▸ **Aufgaben**
(1) Nennen Sie sämtliche Bedeutungen bzw. Verwendungen des Verbs „haben“, die der Text über die Wendung „zu liegen haben“ aufführt.
(2) Führen Sie den Text über die Wendung „zu liegen haben“ im Anschluss an seinen letzten Satz weiter.

▸ **Vorliegender Text**
..............................

Zunächst: „Ich habe hier ein Blatt zu liegen“ ist hochdeutsch/schuldeutsch schlichtweg falsch. aber anders als weiter unten gepostet, ist „ich habe hier ein blatt liegen“ – richtig heiße es: hier liegt ein blatt – zwar selten, aber möglich. und man kann das sogar mit „zu“ sagen, weil es ein echter regionalismus ist und keine marotte, nur eben nicht hochdeutsch.

Sodann: „Haben“ kann neben der bedeutung „besitzen“ ("ich habe hier ein blatt papier) oder „müssen“ (mit „zu“: „ich habe zu tun“, „ich habe um zehn zu hause zu sein“) oder als Hilfsverb („ich habe gehabt“) auch eine weitere bedeutung haben, die an „besitzen“ anknüpft und vom duden als „verblasst“, wahrlich eine seltene kategorie, bezeichnet wird: „in verbindung mit einem infinitiv und einer raumangabe: drückt aus, dass jemandem etwas an einem bestimmten Ort zur verfügung steht“, zB „seine kleider im schrank hängen haben“ (duden, großes WB der dt. sprache, Bd. 4, s.v. haben). Für eben nur diesen fall kennt duden auch landschaftlich berlinerisch „zu“, zB: „5000 Mark auf der bank zu liegen haben“.

Weiter: Eine solche Form kann auf mindestens zwei Wegen entstanden sein. entweder, weil der traditionelle erweiterte infinitiv mit „zu“ gebildet wird und die vielleicht in brandenburg zuvor eher ungebräuchliche satzkonstruktion fälschlich für einen erweiterten infinitiv gehalten wurde oder zumindest analoge formbildung erzwang, oder, weil das imperativische „zu haben haben“ eine „phonetische“ nähe vermuten ließ. Gibts noch andere vorschläge?

Schlussendlich: warum taucht diese form nur in berlin/brandenburg und sonst nirgendwo auf? da weiss ich auch nicht weiter. vielleicht hat es mit der polnischen immigration nach berlin im 19. Jh zu tun (die sich dann assimiliert hat) weil in den westslawischen sprachen zwei infinitive hintereinander auch durch „za“ (was dem deutschen „zu“ entspricht) o.ä. getrennt werden können? diese ganze konstruktion „(zu) liegen haben“ ist ja von der aussage her sehr komplex, und vielleicht gibt es ja im polnischen eine möglichkeit, den gleichen sachverhalt ganz ähnlich auszudrücken, nur eben mit dem klitzekleinen unterschied des „zu“? dann müsste man allerdings der frage nachgehen, warum das gleiche phänomen nicht auch im ruhrgebiet aufgetaucht ist (vielleicht, weil da kein deutsch lernender den „anfangsfehler“ gemacht hat, oder weil berlin näher an polen war und die verbindungen in die heimat stärker und deswegen die präsenz der heimatlichen grammatik größer?).

..............................

▸ **Gespeicherte Daten**
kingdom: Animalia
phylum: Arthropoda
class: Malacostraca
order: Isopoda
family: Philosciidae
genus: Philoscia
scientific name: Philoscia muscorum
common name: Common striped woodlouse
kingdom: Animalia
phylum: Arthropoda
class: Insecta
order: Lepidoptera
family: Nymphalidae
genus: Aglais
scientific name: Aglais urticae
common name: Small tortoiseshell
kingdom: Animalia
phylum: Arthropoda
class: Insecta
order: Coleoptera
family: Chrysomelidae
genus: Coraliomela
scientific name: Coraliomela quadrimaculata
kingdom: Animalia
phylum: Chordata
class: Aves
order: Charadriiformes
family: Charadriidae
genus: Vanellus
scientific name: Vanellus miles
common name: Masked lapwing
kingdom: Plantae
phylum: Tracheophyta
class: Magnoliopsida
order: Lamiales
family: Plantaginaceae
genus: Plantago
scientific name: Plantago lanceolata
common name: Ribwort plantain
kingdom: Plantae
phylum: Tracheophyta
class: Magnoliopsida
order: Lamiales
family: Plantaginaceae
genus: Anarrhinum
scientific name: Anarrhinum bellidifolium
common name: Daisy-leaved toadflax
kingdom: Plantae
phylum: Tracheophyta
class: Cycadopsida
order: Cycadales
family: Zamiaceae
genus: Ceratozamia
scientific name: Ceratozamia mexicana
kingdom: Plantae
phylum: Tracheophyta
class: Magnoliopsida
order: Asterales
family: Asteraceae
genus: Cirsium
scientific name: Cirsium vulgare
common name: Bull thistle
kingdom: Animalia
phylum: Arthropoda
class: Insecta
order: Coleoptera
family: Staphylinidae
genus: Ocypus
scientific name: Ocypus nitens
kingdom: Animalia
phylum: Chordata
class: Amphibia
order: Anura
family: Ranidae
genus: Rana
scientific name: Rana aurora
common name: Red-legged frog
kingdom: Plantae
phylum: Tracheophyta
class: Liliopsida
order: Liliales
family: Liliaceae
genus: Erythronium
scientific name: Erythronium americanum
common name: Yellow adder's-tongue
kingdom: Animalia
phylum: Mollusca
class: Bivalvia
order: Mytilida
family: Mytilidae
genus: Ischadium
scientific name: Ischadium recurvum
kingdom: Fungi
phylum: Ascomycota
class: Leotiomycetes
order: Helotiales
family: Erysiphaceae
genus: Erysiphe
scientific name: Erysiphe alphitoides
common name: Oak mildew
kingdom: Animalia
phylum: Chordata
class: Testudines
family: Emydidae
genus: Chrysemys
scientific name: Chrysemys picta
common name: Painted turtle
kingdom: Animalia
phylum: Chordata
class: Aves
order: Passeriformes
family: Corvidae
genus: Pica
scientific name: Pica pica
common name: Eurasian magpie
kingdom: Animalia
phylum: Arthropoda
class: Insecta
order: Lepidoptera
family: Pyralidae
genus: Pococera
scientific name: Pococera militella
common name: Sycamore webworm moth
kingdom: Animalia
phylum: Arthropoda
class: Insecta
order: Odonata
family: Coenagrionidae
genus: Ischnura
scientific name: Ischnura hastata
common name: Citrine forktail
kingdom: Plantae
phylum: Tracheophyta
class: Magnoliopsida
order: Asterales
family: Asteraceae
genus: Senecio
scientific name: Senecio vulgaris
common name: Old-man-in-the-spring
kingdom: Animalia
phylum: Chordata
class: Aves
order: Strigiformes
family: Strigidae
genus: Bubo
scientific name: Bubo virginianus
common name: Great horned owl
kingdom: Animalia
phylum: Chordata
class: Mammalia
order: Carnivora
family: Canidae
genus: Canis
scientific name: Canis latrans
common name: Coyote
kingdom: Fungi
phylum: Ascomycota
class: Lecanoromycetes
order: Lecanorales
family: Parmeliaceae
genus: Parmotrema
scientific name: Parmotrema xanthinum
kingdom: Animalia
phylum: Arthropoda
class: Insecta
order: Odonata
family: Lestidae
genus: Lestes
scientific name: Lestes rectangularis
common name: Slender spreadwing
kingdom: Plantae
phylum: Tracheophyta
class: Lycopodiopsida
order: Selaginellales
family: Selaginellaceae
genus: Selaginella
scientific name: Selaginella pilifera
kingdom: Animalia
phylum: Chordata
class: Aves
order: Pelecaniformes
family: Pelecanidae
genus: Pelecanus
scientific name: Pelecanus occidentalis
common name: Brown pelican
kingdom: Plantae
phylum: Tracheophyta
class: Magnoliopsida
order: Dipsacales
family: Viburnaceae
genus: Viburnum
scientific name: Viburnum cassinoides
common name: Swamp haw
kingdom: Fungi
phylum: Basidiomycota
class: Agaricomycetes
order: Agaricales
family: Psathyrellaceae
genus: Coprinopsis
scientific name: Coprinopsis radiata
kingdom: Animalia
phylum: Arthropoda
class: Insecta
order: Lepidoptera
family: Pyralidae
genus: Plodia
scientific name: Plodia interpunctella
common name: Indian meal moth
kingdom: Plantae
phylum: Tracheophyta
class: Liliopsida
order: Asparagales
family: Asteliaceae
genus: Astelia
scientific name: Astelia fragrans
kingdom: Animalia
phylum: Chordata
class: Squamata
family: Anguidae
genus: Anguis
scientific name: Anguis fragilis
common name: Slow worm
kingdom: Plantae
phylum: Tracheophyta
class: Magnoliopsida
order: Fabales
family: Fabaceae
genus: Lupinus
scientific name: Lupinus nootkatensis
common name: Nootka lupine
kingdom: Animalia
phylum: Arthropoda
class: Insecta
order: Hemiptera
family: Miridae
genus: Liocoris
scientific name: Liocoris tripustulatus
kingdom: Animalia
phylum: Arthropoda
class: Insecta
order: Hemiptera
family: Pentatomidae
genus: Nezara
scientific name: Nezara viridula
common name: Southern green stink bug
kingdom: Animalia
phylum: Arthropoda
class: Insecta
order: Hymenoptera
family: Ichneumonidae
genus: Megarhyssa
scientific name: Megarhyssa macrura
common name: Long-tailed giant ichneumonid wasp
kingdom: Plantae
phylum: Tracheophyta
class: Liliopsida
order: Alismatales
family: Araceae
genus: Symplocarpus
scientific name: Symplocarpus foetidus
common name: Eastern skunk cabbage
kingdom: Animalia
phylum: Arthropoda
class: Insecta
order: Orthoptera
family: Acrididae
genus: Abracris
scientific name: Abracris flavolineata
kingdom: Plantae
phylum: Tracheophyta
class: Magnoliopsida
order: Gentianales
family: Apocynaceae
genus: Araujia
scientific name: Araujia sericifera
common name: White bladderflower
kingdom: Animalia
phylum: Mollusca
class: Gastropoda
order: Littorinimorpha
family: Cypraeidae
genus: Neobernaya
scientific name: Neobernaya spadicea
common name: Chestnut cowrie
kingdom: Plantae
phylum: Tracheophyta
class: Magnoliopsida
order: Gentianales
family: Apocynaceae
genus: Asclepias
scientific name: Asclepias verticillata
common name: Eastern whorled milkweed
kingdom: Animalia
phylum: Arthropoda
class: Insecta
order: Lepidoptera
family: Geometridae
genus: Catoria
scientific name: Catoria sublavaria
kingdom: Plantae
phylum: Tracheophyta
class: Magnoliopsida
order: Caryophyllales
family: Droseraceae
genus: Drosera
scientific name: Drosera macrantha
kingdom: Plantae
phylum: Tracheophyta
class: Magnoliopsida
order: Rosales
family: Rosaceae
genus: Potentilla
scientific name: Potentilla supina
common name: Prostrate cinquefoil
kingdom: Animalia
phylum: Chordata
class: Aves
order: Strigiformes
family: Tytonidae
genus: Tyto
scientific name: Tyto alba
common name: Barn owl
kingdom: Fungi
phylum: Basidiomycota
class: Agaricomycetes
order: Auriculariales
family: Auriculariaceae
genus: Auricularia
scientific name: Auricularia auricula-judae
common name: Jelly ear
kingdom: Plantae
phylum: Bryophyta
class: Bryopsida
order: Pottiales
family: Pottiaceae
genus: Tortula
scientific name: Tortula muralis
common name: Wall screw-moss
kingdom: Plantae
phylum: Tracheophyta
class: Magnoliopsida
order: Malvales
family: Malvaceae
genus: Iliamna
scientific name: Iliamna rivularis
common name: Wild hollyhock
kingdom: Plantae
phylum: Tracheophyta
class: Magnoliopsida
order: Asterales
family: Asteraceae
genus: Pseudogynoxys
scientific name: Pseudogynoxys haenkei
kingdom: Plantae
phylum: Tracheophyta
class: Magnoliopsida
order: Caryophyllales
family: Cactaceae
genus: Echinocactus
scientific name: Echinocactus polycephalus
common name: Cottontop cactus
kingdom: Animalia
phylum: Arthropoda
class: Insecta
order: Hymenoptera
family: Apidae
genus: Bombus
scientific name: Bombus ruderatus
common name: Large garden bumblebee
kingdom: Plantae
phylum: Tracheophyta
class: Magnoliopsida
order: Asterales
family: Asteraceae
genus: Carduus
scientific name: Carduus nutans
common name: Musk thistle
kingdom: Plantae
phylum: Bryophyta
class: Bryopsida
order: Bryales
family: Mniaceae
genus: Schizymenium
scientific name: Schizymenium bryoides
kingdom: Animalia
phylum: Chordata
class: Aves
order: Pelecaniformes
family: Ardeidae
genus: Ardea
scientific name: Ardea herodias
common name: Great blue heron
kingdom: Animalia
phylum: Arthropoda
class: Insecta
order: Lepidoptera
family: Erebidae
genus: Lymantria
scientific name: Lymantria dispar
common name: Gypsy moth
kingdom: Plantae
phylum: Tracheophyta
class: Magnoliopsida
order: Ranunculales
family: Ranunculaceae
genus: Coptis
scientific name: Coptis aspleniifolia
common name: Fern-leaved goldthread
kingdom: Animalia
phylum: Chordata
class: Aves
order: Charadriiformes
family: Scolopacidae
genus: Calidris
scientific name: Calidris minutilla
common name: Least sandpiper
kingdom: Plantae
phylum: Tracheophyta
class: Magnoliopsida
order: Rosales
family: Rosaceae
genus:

..............................

▸ **Lösungen je Aufgabe**
(1)
- „besitzen“ (z. B. „ich habe hier ein Blatt Papier“)
- „müssen“, mit „zu“ (z. B. „ich habe zu tun“, „ich habe um zehn zu Hause zu sein“)
- Hilfsverb (z. B. „ich habe gehabt“)
- in Verbindung mit einem Infinitiv und einer Raumangabe: Es drückt aus, dass jemandem etwas an einem bestimmten Ort zur Verfügung steht (z. B. „seine Kleider im Schrank hängen haben“).

(2)
frage an die philologen unter uns: gibts es überhaupt den fall, dass fremdsprachige zuwanderer eine grammatische struktur in die sprache des ziellandes eingebracht haben?

so weit erst mal … *grübel grübel
dietmar

Der Satz müßte richtig lauten: „Vor mir liegt ein Blatt.“

nö. siehe oben beitrag „brandenburgischer infinitiv“

frage an die philologen unter uns: gibts es überhaupt den
fall, dass fremdsprachige zuwanderer eine grammatische
struktur in die sprache des ziellandes eingebracht haben?

danke, Dietmar, das fand ich jetzt wirklich sehr aufschlussreich :smile:)

und deine letzte Frage würde mich auch sehr interessieren…mir ist zwar bekannt, dass es im Bayerischen etwa viele Begriffe gibt, die aus dem Französischen stammen…aber gibt es auch irgend einen Einflüsse auf die deutsche Grammatik ???

ich hoffe sehr auf weitere qualifizierte Beiträge…

Gruß
Uschi

hi, toll, dass endlich auch mal dieses thema diskutiert wird.
mir ist dieser sprachgebrauch in und um berlin auch schon
aufgefallen, und ich habe ihn für mich „brandenburgischen
genitiv“ genannt.

Das ist ja hochinterssant. Ich gebe zu, dieser ‚brandenburgische Genitiv‘ ist mir als Brandenburgerin (weit ab von Berlin!!)natürlich ziemlich geläufig und ich wäre nie auf die Idee gekommen da könnte irgendetwas falsch dran sein.
Ich weiß nur, daß meine Deutschlehrerin immer unser typisches ‚ebend‘ auszumerzen versuchte.

Schlussendlich: warum taucht diese form nur in
berlin/brandenburg und sonst nirgendwoauf?..
…oder weil berlin näher an polen
war und die verbindungen in die heimat stärker und deswegen
die präsenz der heimatlichen grammatik größer?).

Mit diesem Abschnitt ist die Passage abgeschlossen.